Before kickoff, Paraguay’s Jose Luis Chilavert pressed his lips against a gold medallion and placed it carefully behind the right post. Fabien Barthez of France inclined his shaved head toward defender Laurent Blanc, who planted a kiss at the very top.

As Sunday’s second-round World Cup match between France and Paraguay stretched scoreless for one half, then two, then one extra period, then most of another–114 tense minutes in all–it appeared that the goalkeepers’ rituals had jinxed their respective nets.

Paraguay wanted it that way. The team’s not-terribly-subtle strategy was a back-kicking, box-jamming blockade that would eventually send the game into penalty kicks.

That, in turn, would provide a showcase for the charismatic Chilavert, the rare keeper who can both stop and fire bullets–he has scored four goals in his international career and more than 30 for various clubs on penalty kicks and free kicks.

But when Blanc finally broke through in the second overtime, scoring the first sudden-death goal under the tournament’s revised rules, it was Chilavert who dived and then crumpled as if he had been shot. His teammates dropped where they stood and lay like toy soldiers scattered across a green carpet.

Chilavert, the captain, got up first. He walked over to one player and then another, patting their shoulders, murmuring into their ears, hoisting them back upright and sending them off the field.

“It may be a `golden goal’ for France, but it feels like a huge black hole for me,” said Paraguayan defender Francisco Arce.

The tall, steady Blanc is a 32-year-old veteran of several top clubs in France, Italy and Spain who now plays for Marseille. Before the tournament began, he had registered his disapproval of the sudden-death method of resolving scoreless deadlocks in knockout rounds, instituted after the 1994 final was decided on penalty kicks.

“I have changed my mind,” said Blanc, who knifed his shot from the right side off Robert Pires’ cross and a header in the box from David Trezeguet that bounced once before it found Blanc’s foot. “It’s tough on the Paraguayan players, but we are through and I am happy.”

It isn’t the first time he has backed off a stand.
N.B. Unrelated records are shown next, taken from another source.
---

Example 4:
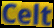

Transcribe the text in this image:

Celt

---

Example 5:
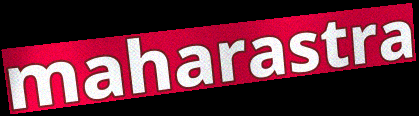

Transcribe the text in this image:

maharastraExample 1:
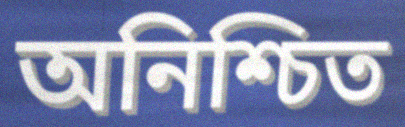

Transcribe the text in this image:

অনিশ্চিত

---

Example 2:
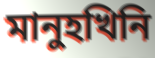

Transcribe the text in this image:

মানুহখিনি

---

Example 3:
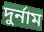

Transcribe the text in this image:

দুৰ্নাম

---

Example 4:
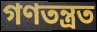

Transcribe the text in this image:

গণতন্ত্ৰত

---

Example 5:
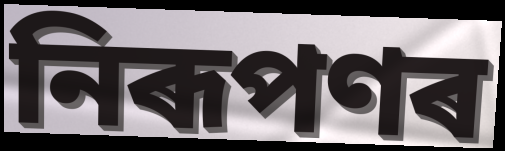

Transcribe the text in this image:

নিৰূপণৰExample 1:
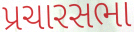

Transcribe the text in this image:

પ્રચારસભા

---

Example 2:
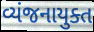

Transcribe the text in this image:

વ્યંજનાયુક્ત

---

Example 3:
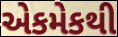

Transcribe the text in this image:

એકમેકથી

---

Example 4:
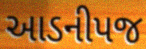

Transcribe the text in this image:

આડનીપજ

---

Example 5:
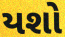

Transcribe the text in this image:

યશોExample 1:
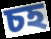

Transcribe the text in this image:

চহ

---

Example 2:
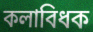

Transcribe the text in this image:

কলাবিধক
When Bulgaria knocked France out of the qualifying field for World Cup ’94 in a bitter home loss the previous year, Blanc, sure that he would be cast aside as too old and slow, announced he would retire from international competition.
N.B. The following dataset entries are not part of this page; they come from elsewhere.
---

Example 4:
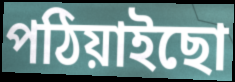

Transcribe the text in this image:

পঠিয়াইছো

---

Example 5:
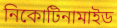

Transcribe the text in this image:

নিকোটিনামাইডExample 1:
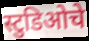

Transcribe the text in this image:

स्टुडिओचे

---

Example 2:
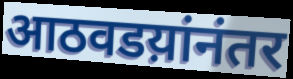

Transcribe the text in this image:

आठवडय़ांनंतर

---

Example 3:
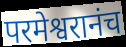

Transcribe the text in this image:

परमेश्वरानंच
“Aime (Jacquet, the French coach) found the right words and persuaded me to carry on,” Blanc said. “I don’t regret it.”

France’s 1-0 victory propels the team into a quarterfinal showdown with Italy on Friday at the Stade de France in Saint-Denis, north of Paris. The home team has now won all four of its games, scoring 10 goals and allowing just one.
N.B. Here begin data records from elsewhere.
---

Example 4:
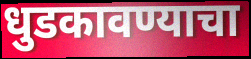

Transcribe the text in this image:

धुडकावण्याचा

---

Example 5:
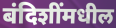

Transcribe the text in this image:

बंदिशींमधील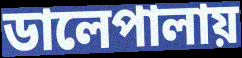
ডালেপালায়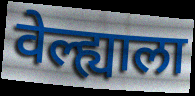
वेल्ह्याला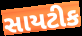
સાયટીકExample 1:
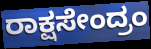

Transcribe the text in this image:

ರಾಕ್ಷಸೇಂದ್ರಂ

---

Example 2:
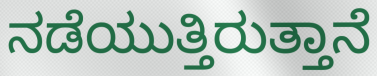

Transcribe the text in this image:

ನಡೆಯುತ್ತಿರುತ್ತಾನೆ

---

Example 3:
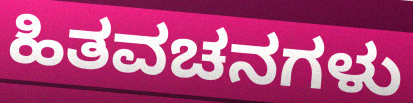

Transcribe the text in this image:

ಹಿತವಚನಗಳು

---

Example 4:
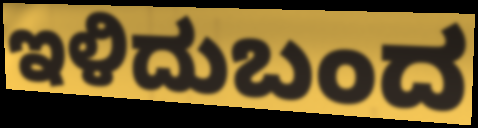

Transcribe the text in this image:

ಇಳಿದುಬಂದ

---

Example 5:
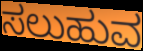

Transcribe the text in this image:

ಸಲುಹುವ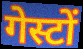
गेस्टों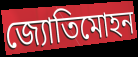
জ্যোতিমোহনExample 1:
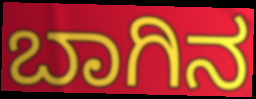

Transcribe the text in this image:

ಬಾಗಿನ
The last two wins have come without playmaker Zinedine Zidane, suspended for two games after a cheap shot administered in France’s first-round match against Saudi Arabia. His absence was evident Sunday, as France’s midfield functioned like a watch with a defective works.

“I think he is the happiest man today that he’ll get to play in the next game,” Jacquet said of Zidane, who will return for the Italy match and who might have been the scapegoat had France failed to advance.

Youri Djorkaeff, anchoring the middle for France, was unable to equal Zidane’s verve and skill at penetrating defenses. But the French muffed what chances they did create, notably when forward Thierry Henry, who later left the game with an ankle injury, hit the post on a first-half breakaway.

Chilavert had a busy afternoon as France took 25 shots on goal compared with Paraguay’s five. Barthez, his counterpart, who looks as if he should be boarding an enemy ship with a sword clenched in his teeth, put out the few grassfires that started around him.

The longer Paraguay held back the French, the more it appeared the South Americans had the momentum in the match.

“Despite the fact that we dominated the game, we didn’t reap the rewards of that domination,” Jacquet said. “We lacked some confidence. It was difficult to find a crack in the Paraguayan wall.”